EXERCISE PASSAGE:
Blockwise MM Shard-on-Block — Block-sharded blockwise matrix multiplication for context-encoding MoE layers with a hybrid static/dynamic loop structure.

Improvements#

Attention CTE: Added position_bias, bias_layout, and bias_band_params parameters for additive position-bias attention.
Attention TKG: Added max_context_len and dtype_mode parameters.
Attention Segmented CTE: Added fp8_packed plus KV-parallel context-parallel parameters (kvp_q_offset, kvp_rank_id, kvp_group_size, and prior-block bookkeeping).
MLP: Added use_contiguous_x4_gate_up, dtype_mode, and gate_up_w_layout parameters for expanded layout and precision control.
MoE CTE: Added gate_up_in_scale and down_in_scale input-scale parameters.
MoE TKG: Added output_layout, output, and dtype_mode parameters.
QKV: Added fp8_packed and dtype_mode parameters (also added to the CTE and TKG variants).
Output Projection CTE: Added dtype_mode and compact_weight_scales parameters.
Output Projection TKG: Added dtype_mode parameter.
RMSNorm-Quant: Added dtype_mode parameter.
Ring Attention Forward / Backward: Added bound_min/bound_max parameters for sequence-packing KV range bounds.
Attention Block TKG: Added fp8_packed (adds support for a packed FP8 layout for the K cache with an efficient DMA-transpose load), KVDP_rank (enables use of non-contiguous replica groups with KVDP), max_context_len (enables dynamic loops to stop execution once all sequences are done), and dtype_mode parameters.
Transformer TKG: Added dtype_mode parameter.
Matmul MXFP8: Added load_with_PE_swizzle, lhs_is_f_by_k, and rhs_is_f_by_k parameters.
Blockwise MM Backward: Added gradient output-tensor parameters (hidden_states_grad_out, expert_affinities_masked_grad_out, gate_up_proj_weight_grad_out, down_proj_weight_grad_out) and accumulation_dtype.
Top-K Reduce: Added token_base_index parameter.
Added a unified dtype_mode precision selector across attention, QKV, MLP, MoE TKG, output projection, RMSNorm-Quant, and transformer kernels.
Added PyTorch reference implementations for 44 kernels for testing and validation.

Breaking Changes#

Attention KV-Parallel Segmented CTE: The kv_parallel_segmented_prefill kernel has been renamed to attention_kv_parallel_segmented_cte (file core/attention/kv_parallel_segmented_prefill.py → core/attention/attention_kv_parallel_segmented_cte.py). Callers must update both their import path and the function name.
Attention BWD: In load_kv, load_q_dy, and compute_rowsum_single_tile, the single-head-dim parameters d_head_n_tiles, d_head_tile_size, and offset have been removed and replaced by separate QK/V variants (d_head_qk_n_tiles, d_head_v_n_tiles, d_head_qk_tile_size, d_head_v_tile_size, offset_k/offset_v/offset_q/offset_dy). New parameters are inserted in the middle of these signatures, so positional callers beyond the head-dim arguments must switch to keyword arguments.

STUDY QUESTIONS:
a. From the kernel release notes, list the gradient output-tensor parameters added to Blockwise MM Backward.
b. Carry on the kernel release notes from their final sentence, keeping to the style of the Breaking Changes entries.
The records are separate material and have no connection to the kernel release notes.

DATA FOR REVIEW:
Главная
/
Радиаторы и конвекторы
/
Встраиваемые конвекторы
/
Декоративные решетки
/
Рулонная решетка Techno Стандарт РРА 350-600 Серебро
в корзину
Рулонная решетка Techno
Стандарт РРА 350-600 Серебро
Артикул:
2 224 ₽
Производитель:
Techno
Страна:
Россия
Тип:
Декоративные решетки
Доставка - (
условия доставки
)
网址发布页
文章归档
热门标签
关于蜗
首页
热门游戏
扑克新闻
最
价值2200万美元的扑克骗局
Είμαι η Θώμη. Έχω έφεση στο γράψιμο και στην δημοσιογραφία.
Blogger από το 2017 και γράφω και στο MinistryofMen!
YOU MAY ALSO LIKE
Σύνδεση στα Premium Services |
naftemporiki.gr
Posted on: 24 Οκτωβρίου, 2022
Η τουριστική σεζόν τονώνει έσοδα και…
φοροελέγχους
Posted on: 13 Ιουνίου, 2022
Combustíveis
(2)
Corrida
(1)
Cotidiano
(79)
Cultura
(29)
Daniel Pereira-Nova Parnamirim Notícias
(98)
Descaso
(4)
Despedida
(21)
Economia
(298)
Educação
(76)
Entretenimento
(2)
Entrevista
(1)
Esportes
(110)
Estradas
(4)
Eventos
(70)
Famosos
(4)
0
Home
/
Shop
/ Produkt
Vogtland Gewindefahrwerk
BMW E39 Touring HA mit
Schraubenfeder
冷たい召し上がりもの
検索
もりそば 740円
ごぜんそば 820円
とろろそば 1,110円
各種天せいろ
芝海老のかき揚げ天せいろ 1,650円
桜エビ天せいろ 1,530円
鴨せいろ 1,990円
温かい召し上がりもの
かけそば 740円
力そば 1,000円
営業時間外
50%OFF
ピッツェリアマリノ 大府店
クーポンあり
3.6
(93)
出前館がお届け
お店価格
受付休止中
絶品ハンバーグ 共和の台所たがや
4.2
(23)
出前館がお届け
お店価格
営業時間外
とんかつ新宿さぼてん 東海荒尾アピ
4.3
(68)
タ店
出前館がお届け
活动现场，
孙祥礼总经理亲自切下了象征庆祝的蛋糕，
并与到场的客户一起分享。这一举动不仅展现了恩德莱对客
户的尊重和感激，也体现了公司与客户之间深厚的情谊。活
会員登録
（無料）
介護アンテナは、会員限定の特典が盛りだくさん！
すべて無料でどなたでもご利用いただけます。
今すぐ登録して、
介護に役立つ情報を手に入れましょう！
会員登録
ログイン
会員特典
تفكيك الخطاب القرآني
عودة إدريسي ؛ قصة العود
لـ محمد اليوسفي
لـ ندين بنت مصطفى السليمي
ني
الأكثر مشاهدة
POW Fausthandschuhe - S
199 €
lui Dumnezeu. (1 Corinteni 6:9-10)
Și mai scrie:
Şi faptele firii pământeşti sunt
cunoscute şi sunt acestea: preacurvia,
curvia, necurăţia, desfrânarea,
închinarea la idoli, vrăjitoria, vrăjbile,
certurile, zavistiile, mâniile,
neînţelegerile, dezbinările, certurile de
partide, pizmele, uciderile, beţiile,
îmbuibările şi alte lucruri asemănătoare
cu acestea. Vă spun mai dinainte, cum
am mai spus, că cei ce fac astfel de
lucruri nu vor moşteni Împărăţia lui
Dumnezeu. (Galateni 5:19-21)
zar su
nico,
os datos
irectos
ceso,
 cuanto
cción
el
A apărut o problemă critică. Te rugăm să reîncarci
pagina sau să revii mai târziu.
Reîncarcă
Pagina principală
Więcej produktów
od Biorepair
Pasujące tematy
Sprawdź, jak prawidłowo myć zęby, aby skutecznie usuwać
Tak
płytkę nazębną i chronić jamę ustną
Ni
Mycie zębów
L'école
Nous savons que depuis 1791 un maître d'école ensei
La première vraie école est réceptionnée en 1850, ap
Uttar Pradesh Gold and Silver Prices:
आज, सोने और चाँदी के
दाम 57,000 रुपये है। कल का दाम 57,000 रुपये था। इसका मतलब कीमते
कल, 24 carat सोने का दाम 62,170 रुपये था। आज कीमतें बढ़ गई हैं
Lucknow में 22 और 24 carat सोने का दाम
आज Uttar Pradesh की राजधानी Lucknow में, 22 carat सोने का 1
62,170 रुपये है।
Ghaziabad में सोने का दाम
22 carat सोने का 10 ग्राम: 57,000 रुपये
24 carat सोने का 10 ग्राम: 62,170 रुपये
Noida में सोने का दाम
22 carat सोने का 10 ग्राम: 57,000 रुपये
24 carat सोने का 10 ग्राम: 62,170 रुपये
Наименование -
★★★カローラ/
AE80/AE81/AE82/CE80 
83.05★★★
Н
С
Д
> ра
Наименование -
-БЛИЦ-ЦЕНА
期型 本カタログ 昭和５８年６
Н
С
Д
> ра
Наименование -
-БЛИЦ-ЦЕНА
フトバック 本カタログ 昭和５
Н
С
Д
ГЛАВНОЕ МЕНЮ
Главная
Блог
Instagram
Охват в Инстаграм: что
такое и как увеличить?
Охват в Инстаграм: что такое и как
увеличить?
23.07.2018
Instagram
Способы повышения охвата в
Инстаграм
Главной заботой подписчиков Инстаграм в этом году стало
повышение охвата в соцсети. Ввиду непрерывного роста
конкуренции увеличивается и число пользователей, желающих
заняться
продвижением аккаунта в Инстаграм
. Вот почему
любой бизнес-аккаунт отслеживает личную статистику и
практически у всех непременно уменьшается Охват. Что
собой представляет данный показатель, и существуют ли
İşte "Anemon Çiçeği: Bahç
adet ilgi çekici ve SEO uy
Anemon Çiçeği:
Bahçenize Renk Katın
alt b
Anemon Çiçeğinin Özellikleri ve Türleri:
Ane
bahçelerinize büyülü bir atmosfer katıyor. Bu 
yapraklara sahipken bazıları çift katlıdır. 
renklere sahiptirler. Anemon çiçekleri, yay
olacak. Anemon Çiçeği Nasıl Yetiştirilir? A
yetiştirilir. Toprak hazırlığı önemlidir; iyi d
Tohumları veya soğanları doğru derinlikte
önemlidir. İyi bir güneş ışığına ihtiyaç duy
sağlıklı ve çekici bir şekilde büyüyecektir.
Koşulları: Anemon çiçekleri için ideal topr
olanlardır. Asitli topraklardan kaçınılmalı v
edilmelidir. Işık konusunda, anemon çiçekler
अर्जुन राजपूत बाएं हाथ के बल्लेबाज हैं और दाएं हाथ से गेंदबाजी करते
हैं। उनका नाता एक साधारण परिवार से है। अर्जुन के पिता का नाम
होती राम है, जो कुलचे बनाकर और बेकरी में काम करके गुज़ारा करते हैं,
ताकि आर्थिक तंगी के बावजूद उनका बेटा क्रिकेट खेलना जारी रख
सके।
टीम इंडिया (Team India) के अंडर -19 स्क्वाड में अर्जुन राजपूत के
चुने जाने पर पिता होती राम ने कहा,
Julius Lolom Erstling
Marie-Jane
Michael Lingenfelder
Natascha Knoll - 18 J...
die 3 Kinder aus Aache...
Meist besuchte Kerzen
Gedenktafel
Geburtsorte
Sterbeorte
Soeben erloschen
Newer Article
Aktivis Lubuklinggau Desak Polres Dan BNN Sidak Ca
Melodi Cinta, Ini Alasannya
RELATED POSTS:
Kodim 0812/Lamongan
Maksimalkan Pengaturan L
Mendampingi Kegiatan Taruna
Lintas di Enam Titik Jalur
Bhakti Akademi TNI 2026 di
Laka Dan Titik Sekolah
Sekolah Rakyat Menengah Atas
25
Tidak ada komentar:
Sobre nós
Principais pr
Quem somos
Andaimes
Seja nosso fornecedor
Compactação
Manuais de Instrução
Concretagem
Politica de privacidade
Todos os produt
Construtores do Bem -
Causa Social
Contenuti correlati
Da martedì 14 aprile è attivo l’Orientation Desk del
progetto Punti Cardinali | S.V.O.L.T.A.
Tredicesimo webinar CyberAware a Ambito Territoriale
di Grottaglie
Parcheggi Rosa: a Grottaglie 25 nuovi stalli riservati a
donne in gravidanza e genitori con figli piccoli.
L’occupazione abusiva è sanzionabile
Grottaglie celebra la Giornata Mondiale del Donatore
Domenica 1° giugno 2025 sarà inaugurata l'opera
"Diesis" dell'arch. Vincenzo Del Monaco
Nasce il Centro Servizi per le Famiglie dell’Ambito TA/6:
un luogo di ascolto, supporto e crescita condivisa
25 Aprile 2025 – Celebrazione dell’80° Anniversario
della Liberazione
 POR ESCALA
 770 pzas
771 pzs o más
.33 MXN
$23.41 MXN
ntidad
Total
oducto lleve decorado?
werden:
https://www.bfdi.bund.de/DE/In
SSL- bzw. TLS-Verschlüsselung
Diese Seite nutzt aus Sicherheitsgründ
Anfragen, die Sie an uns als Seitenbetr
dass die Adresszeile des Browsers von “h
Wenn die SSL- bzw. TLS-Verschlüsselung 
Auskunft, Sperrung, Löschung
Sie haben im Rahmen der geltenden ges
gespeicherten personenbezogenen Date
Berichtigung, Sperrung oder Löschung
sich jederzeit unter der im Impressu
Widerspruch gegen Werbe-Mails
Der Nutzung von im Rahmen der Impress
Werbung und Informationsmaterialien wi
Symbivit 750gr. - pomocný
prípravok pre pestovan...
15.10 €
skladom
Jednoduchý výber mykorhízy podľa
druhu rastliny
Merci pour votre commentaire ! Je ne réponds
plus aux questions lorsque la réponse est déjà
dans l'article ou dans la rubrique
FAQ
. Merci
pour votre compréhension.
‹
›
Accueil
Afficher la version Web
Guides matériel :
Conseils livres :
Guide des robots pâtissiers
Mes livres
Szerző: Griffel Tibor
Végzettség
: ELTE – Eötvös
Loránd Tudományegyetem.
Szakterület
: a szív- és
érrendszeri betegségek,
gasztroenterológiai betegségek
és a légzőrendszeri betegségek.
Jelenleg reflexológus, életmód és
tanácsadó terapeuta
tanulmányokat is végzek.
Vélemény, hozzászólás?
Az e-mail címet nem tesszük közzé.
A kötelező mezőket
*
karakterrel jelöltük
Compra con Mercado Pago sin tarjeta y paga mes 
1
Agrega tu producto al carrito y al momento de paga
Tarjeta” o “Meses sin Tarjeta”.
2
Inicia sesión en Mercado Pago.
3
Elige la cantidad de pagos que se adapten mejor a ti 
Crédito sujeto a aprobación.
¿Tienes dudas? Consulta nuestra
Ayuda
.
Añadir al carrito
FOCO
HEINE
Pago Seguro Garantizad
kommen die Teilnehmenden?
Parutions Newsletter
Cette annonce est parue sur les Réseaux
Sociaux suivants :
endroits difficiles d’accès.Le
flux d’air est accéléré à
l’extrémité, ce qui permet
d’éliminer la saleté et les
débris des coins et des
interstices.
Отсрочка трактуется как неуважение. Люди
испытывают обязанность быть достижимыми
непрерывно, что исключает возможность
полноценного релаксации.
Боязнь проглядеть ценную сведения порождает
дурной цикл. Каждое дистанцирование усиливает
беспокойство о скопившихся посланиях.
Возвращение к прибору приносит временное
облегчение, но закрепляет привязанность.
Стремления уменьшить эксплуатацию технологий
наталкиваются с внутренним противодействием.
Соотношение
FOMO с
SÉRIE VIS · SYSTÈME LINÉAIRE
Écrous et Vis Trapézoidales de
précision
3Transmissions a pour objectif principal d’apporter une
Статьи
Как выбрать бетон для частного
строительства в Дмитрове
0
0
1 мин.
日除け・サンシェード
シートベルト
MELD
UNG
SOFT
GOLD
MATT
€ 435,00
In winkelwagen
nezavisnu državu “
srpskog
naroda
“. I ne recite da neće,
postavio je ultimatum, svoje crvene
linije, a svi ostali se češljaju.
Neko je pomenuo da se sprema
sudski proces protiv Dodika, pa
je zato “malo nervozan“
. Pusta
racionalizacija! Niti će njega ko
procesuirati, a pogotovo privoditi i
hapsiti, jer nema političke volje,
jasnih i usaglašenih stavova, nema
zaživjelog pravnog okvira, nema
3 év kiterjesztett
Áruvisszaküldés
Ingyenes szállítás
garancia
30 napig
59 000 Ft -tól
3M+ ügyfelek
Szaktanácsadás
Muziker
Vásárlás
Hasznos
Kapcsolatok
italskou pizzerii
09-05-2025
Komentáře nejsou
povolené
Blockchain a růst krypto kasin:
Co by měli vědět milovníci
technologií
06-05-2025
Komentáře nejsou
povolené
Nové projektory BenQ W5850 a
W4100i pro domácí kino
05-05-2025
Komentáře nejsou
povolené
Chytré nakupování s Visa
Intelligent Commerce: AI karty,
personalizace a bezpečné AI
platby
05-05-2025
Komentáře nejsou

EXPECTED OUTPUTS:
a. hidden_states_grad_out, expert_affinities_masked_grad_out, gate_up_proj_weight_grad_out, down_proj_weight_grad_out

b.
Attention Segmented CTE: The kvp_offset parameter has been removed from attention_segmented_cte and fused_segmented_attention_impl, replaced by the explicit context-parallel offsets kvp_cp_offset_int and kvp_seg_block_offset_int. Callers using kvp_offset must migrate.
MoE TKG: The outp_layout parameter of moe_tkg has been renamed to output_layout. The global_token_indices parameter has been removed from down_projection_mx. Callers using the old names must update.
MoE CTE: The use_dma_tp parameter has been removed from sbuf_layout_adapter. In bwmm_shard_on_block_mx, the dbg_tensors debug parameter has been removed from compute_one_block, process_static_blocks, and process_dynamic_blocks, the n_dynamic_blocks default changed from 55 to -1, and new parameters (top_k, ep_degree) are inserted in the middle of bwmm_shard_on_block_mx, shifting positional arguments.
RMSNorm-Quant: The auto_resolve_fp8_dtype parameter has been removed from rmsnorm_quant_kernel and build_rms_norm_quant_constants; precision is now selected via dtype_mode.
Router Top-K: The name parameter has been removed from router_topk_input_w_load.
MLP: The new use_contiguous_x4_gate_up parameter is inserted before gate_clamp_upper_limit, shifting positional arguments. Callers using positional arguments beyond that point must switch to keyword arguments. The output parameter was also removed from the internal input_norm_load helper, and src_proj_int_dim_size was replaced by src_proj_int_dim_tile_count in calc_batch_seqlen_dim_tile_size.
QKV: The new fp8_packed parameter is inserted before block_size in both qkv and qkv_cte, shifting positional arguments for callers not using keyword arguments.
Attention Block TKG: The new fp8_packed parameter is inserted before k_scale, shifting positional arguments for callers not using keyword arguments.
Matmul MXFP8: The output_dtype default changed from nl.float32 to nl.bfloat16, and the lnc_2_shard_rhs default changed from True to None (auto-select to shard the larger output dimension). Callers relying on the previous defaults must set these explicitly.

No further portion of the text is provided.